It’s tax season once again for Canadians. It’s a blood bath gathering old receipts and other financial documents and having to file it ever-so-neatly. To be honest, working out your taxes is definitely a task that is best left to a qualified accountant. Correspondingly, if you are thinking of outsourcing your accounting responsibilities to a CPA Toronto is home to some fantastic tax accountants and consultants that can help you to get your financial affairs in order. Anyway, are you all excited to start filing for your tax returns? I know I am. I need my money back.
The sad reality is that temporary foreign workers are not Canadians but are nonetheless compelled to pay taxes and other government contributions that they are not absolutely welcome to take part of. It’s a depressing symptom of migration. Foreign workers are made to pay these fees regardless of their temporary status and then receive (barely) the minimum wage for the most repulsive and labor-intensive jobs in the country.
Why are these workers made to pay so much for so little a salary? Why must they pay fees like a Canadian citizen if they came here with the assumption of being only temporary? On hindsight, why are these foreign workers called “temporary” if they are to work here in Canada for four years? Four years of work does not equate to being temporary.

DATASET EXTRACT ::
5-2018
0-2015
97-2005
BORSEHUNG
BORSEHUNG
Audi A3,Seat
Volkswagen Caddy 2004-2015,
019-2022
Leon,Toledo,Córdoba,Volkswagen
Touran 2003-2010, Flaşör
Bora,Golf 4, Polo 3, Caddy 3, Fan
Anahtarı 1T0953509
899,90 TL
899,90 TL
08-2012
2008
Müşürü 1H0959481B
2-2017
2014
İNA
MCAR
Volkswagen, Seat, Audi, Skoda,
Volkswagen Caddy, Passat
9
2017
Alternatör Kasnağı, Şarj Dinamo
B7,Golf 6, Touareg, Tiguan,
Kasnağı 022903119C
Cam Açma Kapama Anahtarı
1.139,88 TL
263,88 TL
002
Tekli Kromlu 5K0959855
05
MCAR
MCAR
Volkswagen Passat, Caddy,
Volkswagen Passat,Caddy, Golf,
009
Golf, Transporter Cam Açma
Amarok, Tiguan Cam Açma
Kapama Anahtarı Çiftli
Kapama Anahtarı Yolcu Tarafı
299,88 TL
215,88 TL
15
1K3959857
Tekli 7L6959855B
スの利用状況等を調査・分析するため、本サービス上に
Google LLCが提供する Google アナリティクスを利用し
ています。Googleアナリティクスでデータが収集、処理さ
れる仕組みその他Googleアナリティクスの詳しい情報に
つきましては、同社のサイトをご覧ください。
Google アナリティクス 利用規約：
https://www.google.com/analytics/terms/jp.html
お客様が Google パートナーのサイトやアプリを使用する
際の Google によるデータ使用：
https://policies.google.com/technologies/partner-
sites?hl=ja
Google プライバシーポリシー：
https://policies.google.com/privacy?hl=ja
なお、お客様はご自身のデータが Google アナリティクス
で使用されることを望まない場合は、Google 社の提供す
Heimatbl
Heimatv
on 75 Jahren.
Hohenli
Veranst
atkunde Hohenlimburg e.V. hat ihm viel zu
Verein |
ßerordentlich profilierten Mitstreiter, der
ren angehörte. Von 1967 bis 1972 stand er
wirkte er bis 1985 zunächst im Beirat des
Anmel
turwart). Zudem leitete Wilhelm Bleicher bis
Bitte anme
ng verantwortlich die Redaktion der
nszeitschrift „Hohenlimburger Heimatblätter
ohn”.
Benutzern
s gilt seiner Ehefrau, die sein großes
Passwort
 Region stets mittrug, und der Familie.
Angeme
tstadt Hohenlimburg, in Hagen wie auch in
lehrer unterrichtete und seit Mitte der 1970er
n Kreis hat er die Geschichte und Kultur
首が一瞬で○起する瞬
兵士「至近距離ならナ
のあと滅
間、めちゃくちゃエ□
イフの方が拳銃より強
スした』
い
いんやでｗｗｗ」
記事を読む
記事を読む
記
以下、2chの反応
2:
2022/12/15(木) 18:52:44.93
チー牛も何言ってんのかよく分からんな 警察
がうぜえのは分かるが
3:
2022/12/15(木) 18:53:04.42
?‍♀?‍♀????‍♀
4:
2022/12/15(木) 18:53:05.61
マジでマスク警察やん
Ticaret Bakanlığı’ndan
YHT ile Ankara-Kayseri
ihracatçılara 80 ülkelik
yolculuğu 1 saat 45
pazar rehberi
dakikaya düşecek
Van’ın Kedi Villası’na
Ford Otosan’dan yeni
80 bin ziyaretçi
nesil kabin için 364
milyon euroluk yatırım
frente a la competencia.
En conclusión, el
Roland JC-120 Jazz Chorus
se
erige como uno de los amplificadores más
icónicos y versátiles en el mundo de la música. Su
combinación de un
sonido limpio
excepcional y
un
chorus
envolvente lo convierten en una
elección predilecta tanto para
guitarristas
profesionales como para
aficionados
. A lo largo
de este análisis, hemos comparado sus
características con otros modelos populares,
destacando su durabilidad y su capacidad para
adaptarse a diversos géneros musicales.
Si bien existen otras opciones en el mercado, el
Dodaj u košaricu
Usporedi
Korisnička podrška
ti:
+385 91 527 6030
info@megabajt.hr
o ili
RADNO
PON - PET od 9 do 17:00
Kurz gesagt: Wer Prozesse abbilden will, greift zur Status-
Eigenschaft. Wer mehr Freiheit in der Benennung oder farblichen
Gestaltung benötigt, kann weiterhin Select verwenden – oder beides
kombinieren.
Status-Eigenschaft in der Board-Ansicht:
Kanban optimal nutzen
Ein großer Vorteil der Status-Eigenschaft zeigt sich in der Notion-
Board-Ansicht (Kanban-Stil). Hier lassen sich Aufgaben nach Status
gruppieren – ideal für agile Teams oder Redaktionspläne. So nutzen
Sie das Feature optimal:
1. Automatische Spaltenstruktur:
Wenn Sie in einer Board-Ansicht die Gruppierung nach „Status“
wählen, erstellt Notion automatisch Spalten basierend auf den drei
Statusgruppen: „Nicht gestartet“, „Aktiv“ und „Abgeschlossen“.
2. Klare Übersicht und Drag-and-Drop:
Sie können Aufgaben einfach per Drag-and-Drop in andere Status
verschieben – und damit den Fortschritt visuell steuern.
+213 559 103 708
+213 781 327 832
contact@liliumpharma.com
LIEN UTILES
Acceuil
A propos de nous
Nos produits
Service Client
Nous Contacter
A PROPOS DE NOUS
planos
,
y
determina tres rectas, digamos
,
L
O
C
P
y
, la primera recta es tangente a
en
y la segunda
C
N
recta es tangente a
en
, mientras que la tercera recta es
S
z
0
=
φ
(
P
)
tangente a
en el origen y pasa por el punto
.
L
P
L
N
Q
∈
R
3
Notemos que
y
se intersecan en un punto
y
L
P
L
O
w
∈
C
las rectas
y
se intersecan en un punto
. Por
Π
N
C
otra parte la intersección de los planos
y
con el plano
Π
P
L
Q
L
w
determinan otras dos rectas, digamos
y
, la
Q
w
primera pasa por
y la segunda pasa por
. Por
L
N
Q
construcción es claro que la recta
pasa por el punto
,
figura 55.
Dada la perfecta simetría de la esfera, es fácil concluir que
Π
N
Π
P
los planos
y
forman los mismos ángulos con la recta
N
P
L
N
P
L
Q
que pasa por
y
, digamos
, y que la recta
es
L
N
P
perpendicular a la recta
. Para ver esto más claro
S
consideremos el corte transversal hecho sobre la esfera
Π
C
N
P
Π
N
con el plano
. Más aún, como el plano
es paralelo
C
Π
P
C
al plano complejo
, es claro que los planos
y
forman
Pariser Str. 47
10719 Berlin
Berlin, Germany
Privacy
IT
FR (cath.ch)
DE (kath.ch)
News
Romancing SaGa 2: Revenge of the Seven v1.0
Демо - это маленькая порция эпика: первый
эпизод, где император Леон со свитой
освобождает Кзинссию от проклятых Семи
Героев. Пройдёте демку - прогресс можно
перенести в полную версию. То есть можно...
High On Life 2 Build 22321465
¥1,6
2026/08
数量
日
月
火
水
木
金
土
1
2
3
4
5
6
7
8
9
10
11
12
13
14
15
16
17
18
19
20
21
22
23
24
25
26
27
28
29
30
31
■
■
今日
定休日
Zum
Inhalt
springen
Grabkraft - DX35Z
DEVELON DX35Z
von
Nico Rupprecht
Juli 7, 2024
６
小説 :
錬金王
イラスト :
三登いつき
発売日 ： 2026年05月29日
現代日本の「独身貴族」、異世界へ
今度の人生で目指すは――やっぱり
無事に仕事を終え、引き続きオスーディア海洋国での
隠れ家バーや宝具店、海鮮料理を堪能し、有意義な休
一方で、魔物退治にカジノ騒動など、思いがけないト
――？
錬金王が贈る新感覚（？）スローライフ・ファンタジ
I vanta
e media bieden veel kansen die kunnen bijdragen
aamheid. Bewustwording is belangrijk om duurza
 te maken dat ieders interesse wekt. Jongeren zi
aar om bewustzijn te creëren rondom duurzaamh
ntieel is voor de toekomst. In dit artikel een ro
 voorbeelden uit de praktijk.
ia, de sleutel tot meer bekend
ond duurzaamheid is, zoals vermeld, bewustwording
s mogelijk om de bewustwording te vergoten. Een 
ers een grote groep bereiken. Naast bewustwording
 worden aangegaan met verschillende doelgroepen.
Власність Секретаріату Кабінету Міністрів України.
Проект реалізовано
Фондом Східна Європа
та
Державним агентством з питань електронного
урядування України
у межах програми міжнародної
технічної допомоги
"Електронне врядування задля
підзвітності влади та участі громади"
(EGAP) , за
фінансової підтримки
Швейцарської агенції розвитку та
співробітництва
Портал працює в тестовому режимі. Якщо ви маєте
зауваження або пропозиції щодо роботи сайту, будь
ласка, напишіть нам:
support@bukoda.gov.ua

THINGS TO DO ::
a – According to the tax-season passage, what wage do temporary foreign workers receive?
b – Decide whether each statement agrees with the tax-season passage, answering yes or no and quoting the words that settle it: (i) Working out taxes is best left to a qualified accountant. (ii) Temporary foreign workers are exempt from paying taxes. (iii) The writer considers four years of work to be temporary.
c – Pick up the tax-season passage after its final sentence and keep writing.
The listing has nothing to do with any of this.

ANSWERS FOR THIS EXERCISE ::
a – They receive (barely) the minimum wage.

b –
(i) Yes: "working out your taxes is definitely a task that is best left to a qualified accountant"
(ii) No: "compelled to pay taxes and other government contributions"
(iii) No: "Four years of work does not equate to being temporary."

c –
These questions lead to more realizations. Temporary foreign workers along with caregivers are at the receiving end of heavy blows from immigration policies that allow Canadians to pay wages that are 15% less than citizens and permanent residents. To make it worse, the temporary status given to these foreign workers reinforces Canadian employers to exercise unscrupulous labor practices and maintain substandard working conditions knowing that these foreign workers are unlikely to ask for their rights.
Why then should these foreign workers be made to pay fees given their economic and social status in Canada? Is it not immoral to ask for so much from the most underserved people? It seems that Canada is taking advantage of a large pool of willing slaves by making economic advancement fiscally impossible for them. It is unclear to me if this is an effort of Canada to gain revenue but what I see is that migrant workers have struggled and are continuously struggling against an oppressive giant. We must begin talking about this now because there is obviously a dire need to change this system.